Global-Flow-Local-Attention
Global-Flow-Local-Attention copied to clipboard
FID score is great, but SSIM score I got is lower than previous work
Hello, I have run your code. Good results have been achieved. But in the fashion dataset(176*256), only SSIM 0.65 was obtained and SSIM_256 is 0.68. Is there any problem with the SSIM I got? Because SSIM was reached 0.773 in 'Progressive Pose Attention Transfer for Person Image Generation'. I am very confused about this problem~ Thank you very much.

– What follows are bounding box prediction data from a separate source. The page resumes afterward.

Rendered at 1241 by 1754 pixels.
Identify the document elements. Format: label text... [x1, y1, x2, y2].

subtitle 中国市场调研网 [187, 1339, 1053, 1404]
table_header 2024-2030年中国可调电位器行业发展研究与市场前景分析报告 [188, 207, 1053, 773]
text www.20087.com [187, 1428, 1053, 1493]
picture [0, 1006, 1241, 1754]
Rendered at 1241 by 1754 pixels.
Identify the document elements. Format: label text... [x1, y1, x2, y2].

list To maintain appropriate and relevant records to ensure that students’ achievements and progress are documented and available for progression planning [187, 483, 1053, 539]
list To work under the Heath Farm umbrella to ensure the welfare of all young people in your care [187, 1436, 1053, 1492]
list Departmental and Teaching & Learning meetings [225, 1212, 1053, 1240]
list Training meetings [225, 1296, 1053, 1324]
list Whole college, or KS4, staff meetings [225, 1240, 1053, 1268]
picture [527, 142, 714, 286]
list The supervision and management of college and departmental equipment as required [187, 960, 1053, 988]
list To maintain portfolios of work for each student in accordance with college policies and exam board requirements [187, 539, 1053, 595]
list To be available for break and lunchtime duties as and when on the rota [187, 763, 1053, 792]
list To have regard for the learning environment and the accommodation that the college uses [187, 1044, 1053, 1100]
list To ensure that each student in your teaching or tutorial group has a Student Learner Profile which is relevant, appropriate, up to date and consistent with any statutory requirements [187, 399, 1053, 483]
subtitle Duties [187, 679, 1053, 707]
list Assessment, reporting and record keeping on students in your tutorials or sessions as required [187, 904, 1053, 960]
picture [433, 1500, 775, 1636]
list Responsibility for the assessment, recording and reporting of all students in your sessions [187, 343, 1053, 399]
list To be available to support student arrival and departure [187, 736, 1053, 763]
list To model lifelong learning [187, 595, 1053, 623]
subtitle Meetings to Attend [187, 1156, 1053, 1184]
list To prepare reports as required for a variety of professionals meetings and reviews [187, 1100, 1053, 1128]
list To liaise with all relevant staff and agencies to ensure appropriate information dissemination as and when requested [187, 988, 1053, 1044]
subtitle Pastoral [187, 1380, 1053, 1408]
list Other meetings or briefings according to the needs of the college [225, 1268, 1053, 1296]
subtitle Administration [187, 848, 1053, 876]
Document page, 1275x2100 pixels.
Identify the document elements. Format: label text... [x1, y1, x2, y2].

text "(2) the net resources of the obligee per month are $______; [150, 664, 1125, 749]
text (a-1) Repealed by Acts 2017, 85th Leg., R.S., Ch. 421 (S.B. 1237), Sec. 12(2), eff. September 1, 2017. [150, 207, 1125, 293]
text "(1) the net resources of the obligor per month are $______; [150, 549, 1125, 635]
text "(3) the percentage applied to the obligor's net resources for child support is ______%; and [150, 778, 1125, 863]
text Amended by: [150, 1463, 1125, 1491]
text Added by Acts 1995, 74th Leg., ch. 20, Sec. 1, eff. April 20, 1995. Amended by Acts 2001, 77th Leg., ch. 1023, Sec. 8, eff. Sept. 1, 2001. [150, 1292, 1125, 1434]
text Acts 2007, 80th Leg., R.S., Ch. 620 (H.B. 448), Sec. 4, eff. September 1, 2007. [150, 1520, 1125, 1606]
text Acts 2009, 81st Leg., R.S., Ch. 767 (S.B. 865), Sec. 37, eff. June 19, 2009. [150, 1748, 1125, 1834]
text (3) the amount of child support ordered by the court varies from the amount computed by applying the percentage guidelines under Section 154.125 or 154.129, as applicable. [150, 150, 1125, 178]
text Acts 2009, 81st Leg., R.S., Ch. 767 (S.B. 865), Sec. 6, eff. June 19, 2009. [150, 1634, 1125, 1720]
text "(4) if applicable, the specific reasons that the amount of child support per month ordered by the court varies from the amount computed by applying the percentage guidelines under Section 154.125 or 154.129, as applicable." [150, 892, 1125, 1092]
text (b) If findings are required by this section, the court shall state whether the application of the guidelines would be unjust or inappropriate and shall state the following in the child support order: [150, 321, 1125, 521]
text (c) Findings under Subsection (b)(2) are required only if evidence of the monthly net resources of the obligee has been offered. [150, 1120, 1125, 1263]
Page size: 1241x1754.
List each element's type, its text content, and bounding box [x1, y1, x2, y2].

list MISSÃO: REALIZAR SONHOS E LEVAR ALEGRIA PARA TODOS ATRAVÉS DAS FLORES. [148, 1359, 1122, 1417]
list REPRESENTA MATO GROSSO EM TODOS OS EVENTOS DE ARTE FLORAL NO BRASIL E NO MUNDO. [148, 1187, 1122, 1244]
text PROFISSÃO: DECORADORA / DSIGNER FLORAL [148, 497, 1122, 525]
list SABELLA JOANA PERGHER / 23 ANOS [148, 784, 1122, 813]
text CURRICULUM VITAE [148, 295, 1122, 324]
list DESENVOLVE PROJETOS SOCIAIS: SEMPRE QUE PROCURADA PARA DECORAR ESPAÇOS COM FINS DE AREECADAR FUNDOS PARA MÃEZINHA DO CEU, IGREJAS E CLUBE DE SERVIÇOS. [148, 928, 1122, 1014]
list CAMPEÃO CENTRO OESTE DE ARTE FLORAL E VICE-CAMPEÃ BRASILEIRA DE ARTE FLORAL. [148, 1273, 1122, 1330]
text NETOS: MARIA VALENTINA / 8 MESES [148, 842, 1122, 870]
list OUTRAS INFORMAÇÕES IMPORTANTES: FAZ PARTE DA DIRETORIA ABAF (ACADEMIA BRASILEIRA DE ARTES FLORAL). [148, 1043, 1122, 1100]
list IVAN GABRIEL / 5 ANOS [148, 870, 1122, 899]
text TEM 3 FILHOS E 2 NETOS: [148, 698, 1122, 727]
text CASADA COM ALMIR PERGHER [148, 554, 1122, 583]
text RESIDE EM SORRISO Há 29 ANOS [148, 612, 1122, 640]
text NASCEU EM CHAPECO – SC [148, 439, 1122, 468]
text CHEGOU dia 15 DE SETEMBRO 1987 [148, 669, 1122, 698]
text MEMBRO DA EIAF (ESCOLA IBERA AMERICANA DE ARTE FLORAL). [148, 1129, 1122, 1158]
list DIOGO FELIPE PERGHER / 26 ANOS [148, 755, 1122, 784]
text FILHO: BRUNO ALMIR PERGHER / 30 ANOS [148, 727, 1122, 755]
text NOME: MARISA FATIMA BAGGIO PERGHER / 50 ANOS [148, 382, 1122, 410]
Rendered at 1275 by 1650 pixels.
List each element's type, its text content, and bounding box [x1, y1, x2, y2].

Hi, we did not provide SSIM scores in our paper. One reason is that metrics such as SSIM and PSNR cannot accurately evaluate the results of this task. Some explanations and experiments can be found in paper.
@PangzeCheung Did you test upon the cropped 176*256 images directly? In PATN there is a cunning trick called "re-padding", as shown here:
def addBounding(image, bound=40):
h, w, c = image.shape
image_bound = np.ones((h, w+bound*2, c))*255
image_bound = image_bound.astype(np.uint8)
image_bound[:, bound:bound+w] = image
return image_bound
As you can see, during evaluation the cropped images are re-padded back to 256*256 with all white (255) pixels. Since the SSIM for padded area is 1, this trick can raise the SSIM scores by around 0.10. By the way, PATN without padding also only reaches 0.68.
Incidentally, @RenYurui's claim on the unreliability of SSIM is categorically true. I found more evidence by carrying a two-stage pose transfer, where both the SSIM and Inception score drop after stage II enhancement, but the perceptual quality is dramatically improved. You can find more details in this paper.
@Lotayou Yes, I test upon the cropped 176*256 images directly. I didn't notice the test in PATN's paper. Thank you for your kind answer!
@Lotayou great work! So, in your paper, the SSIM and FID score are all calculated upon the re-padding images or FID is calculated upon the cropped 176*256 images directly? Thank you very much!
@Lotayou great work! So, in your paper, the SSIM and FID score are all calculated upon the re-padding images or FID is calculated upon the cropped 176*256 images directly? Thank you very much!
Yep, we stick to the PATN evaluation scheme for a fair comparison (fair for our method, that is). I guess this trick only affects statistical measures such as PSNR and SSIM, while FID and LPIPS are evaluated upon deep semantic features so the padding shouldn't be causing too much difference.